Re: [RFC PATCH v3 00/22] arm64: livepatch: Use ORC for dynamic frame pointer validation

From: Nick Desaulniers
Date: Thu Apr 13 2023 - 13:04:19 EST


On Thu, Mar 23, 2023 at 05:17:14PM +0000, Mark Rutland wrote:
> Hi Madhavan,
>
> At a high-level, I think this still falls afoul of our desire to not reverse
> engineer control flow from the binary, and so I do not think this is the right
> approach. I've expanded a bit on that below.
>
> I do think it would be nice to have *some* of the objtool changes, as I do
> think we will want to use objtool for some things in future (e.g. some
> build-time binary patching such as table sorting).
>
> > Problem
> > =======
> >
> > Objtool is complex and highly architecture-dependent. There are a lot of
> > different checks in objtool that all of the code in the kernel must pass
> > before livepatch can be enabled. If a check fails, it must be corrected
> > before we can proceed. Sometimes, the kernel code needs to be fixed.
> > Sometimes, it is a compiler bug that needs to be fixed.
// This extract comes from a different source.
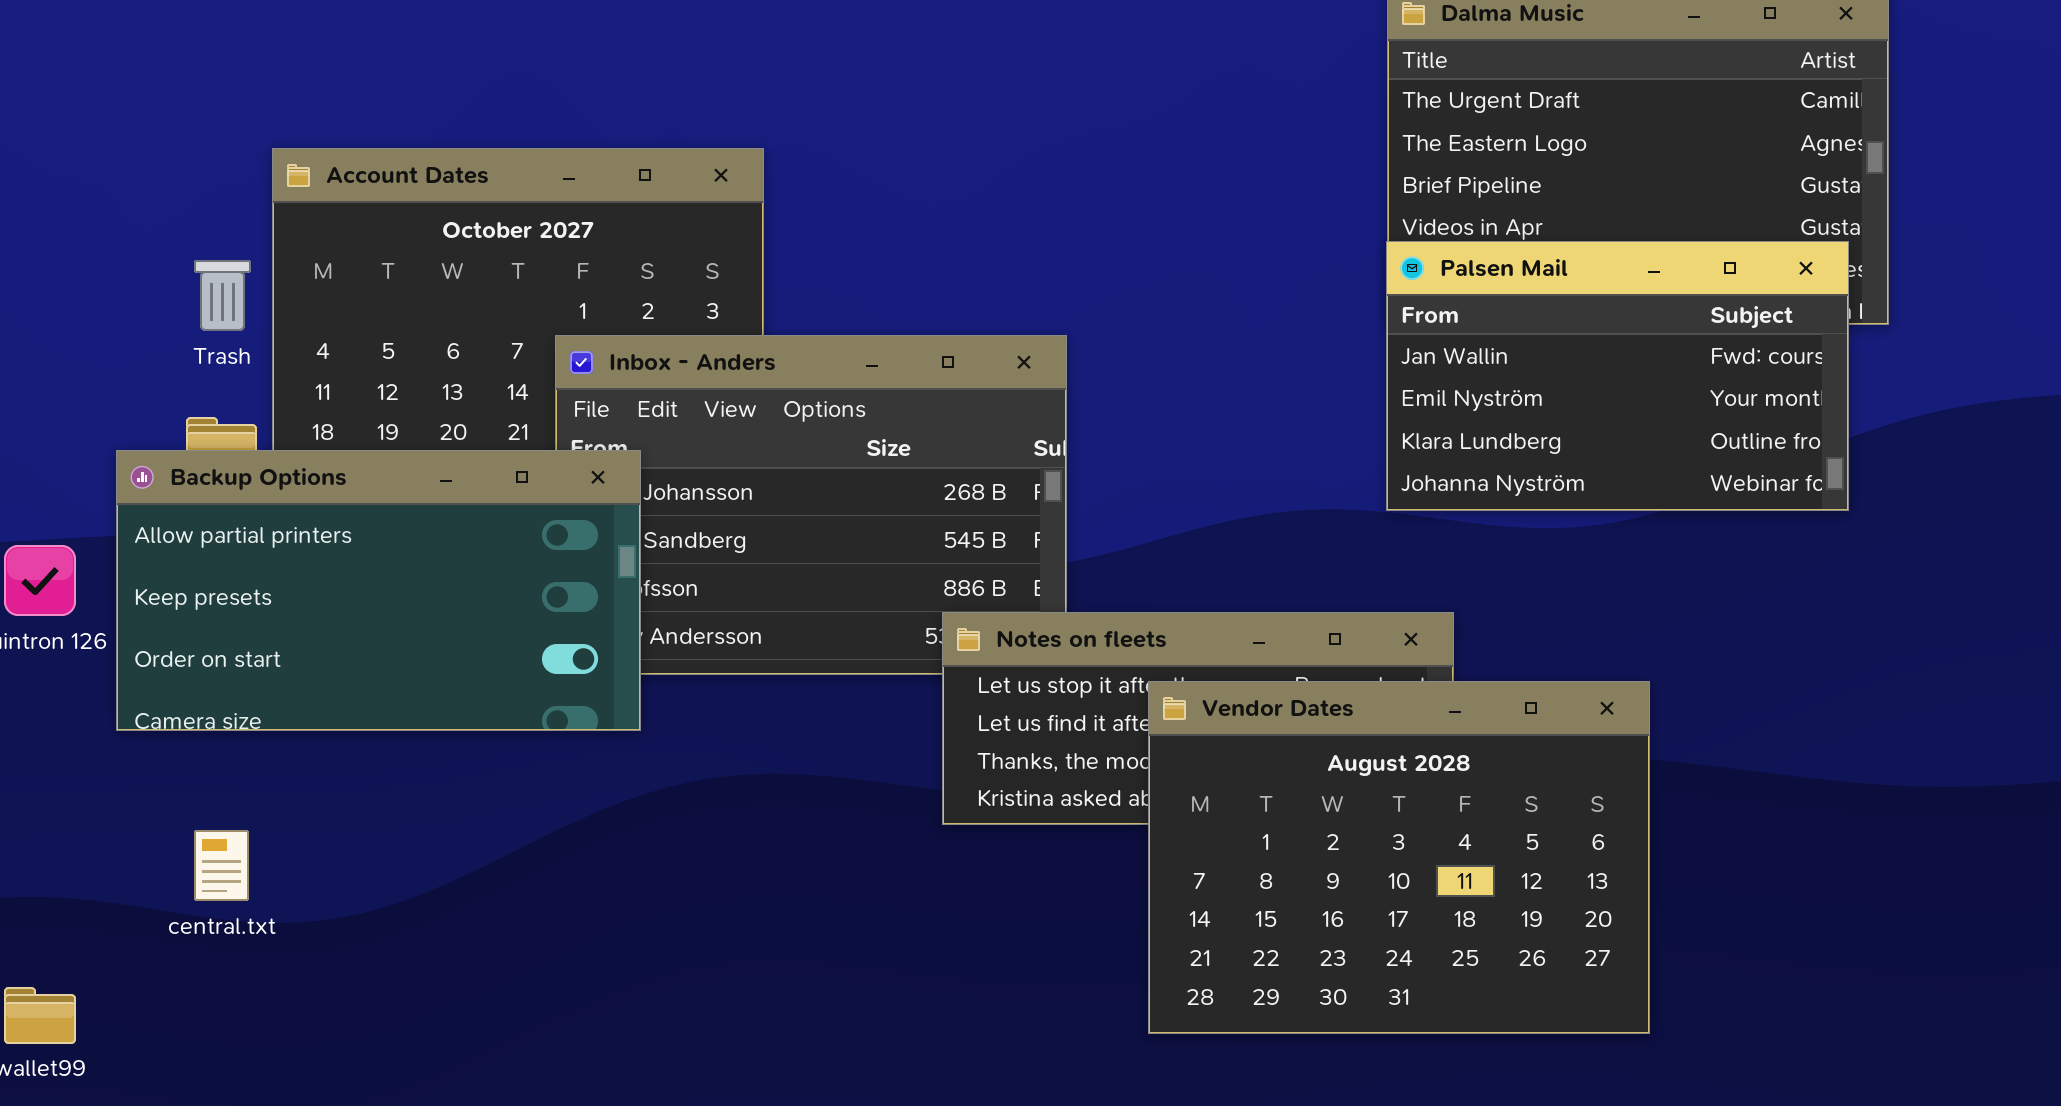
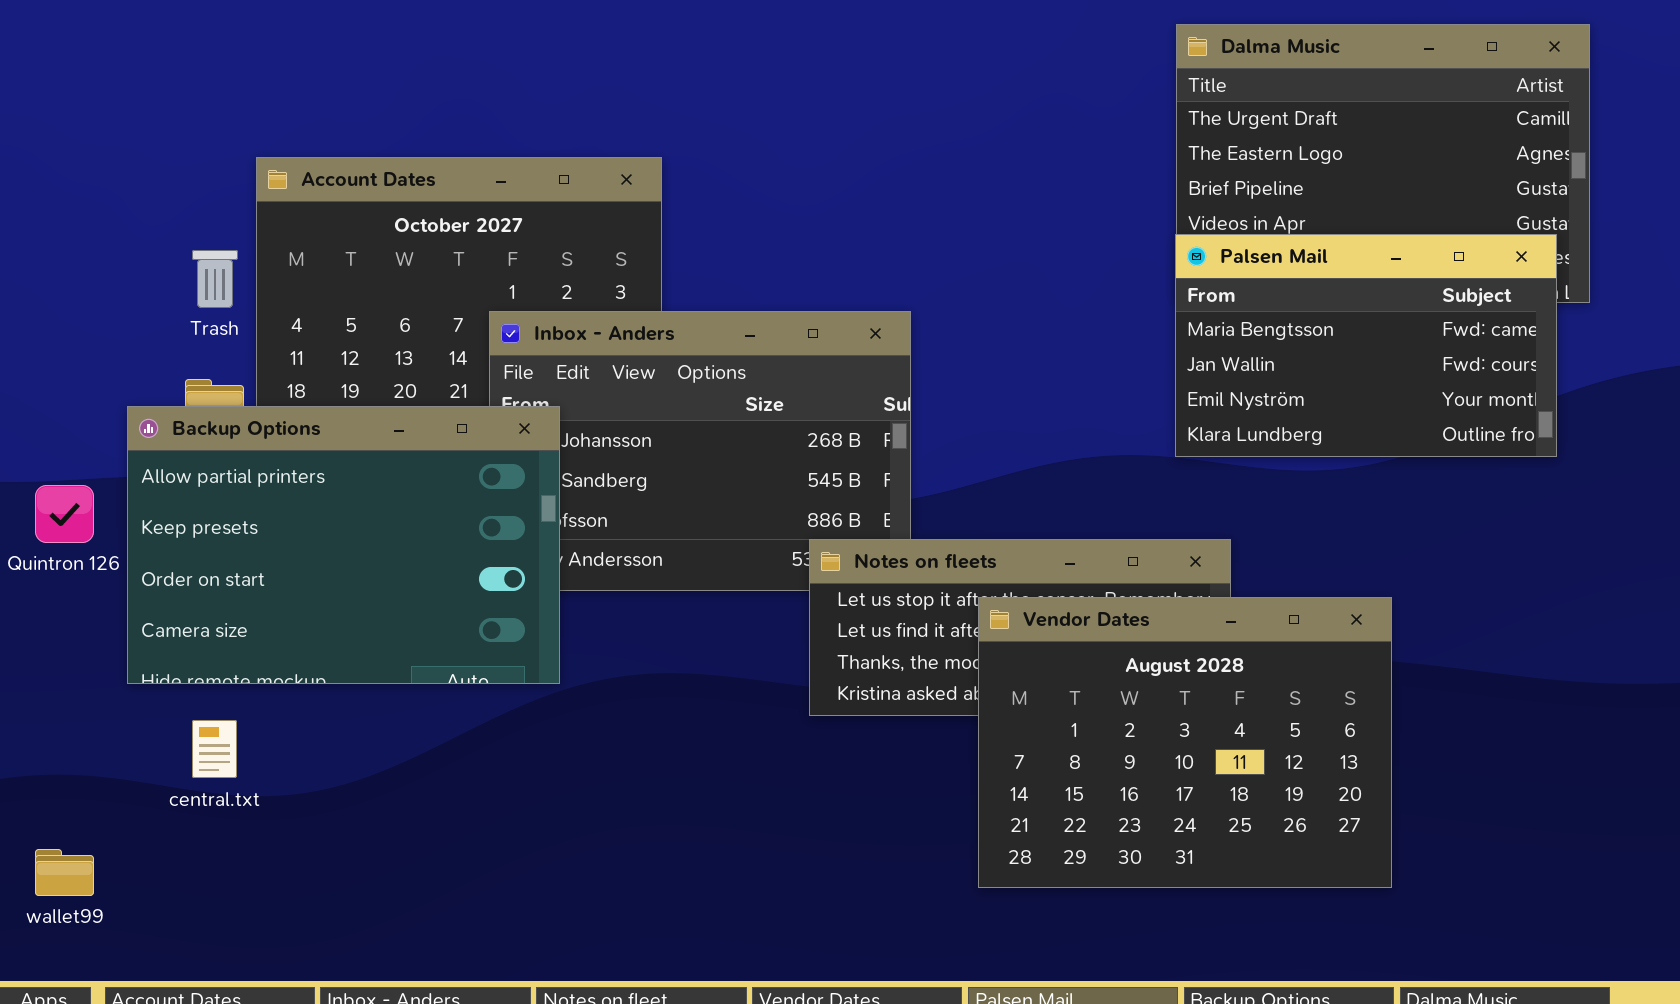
Palsen Mail: [1386,241,1849,511] -> [1175,234,1557,457], scrolled up 1 row
Backup Options: [116,450,641,731] -> [127,406,560,684], resized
The challenge is
> > also to prove that all the work is complete for an architecture.
> >
> > As such, it presents a great challenge to enable livepatch for an
> > architecture.
>
> There's a more fundamental issue here in that objtool has to reverse-engineer
> control flow, and so even if the kernel code and compiled code generation is
> *perfect*, it's possible that objtool won't recognise the structure of the
> generated code, and won't be able to reverse-engineer the correct control flow.
>
> We've seen issues where objtool didn't understand jump tables, so support for
> that got disabled on x86. A key objection from the arm64 side is that we don't
> want to disable compile code generation strategies like this. Further, as
> compiles evolve, their code generation strategies will change, and it's likely
> there will be other cases that crop up. This is inherently fragile.
>
> The key objections from the arm64 side is that we don't want to
> reverse-engineer details from the binary, as this is complex, fragile, and
> unstable. This is why we've previously suggested that we should work with
> compiler folk to get what we need.

> This still requires reverse-engineering the forward-edge control flow in order
> to compute those offets, so the same objections apply with this approach. I do
> not think this is the right approach.
>
> I would *strongly* prefer that we work with compiler folk to get the
> information that we need.

IDK if it's relevant here, but I did see a commit go by to LLVM that
seemed to include such info in a custom ELF section (for the purposes of
improving fuzzing, IIUC). Maybe such an encoding scheme could be tested
to see if it's reliable or usable?
- https://github.com/llvm/llvm-project/commit/3e52c0926c22575d918e7ca8369522b986635cd3
- https://clang.llvm.org/docs/SanitizerCoverage.html#tracing-control-flow

>
> [...]
>
> > FWIW, I have also compared the CFI I am generating with DWARF
> > information that the compiler generates. The CFIs match a
> > 100% for Clang. In the case of gcc, the comparison fails
> > in 1.7% of the cases. I have analyzed those cases and found
> > the DWARF information generated by gcc is incorrect. The
> > ORC generated by my Objtool is correct.
>
>
> Have you reported this to the GCC folk, and can you give any examples?
> I'm sure they would be interested in fixing this, regardless of whether we end
> up using it.

Yeah, at least a bug report is good. "See something, say something."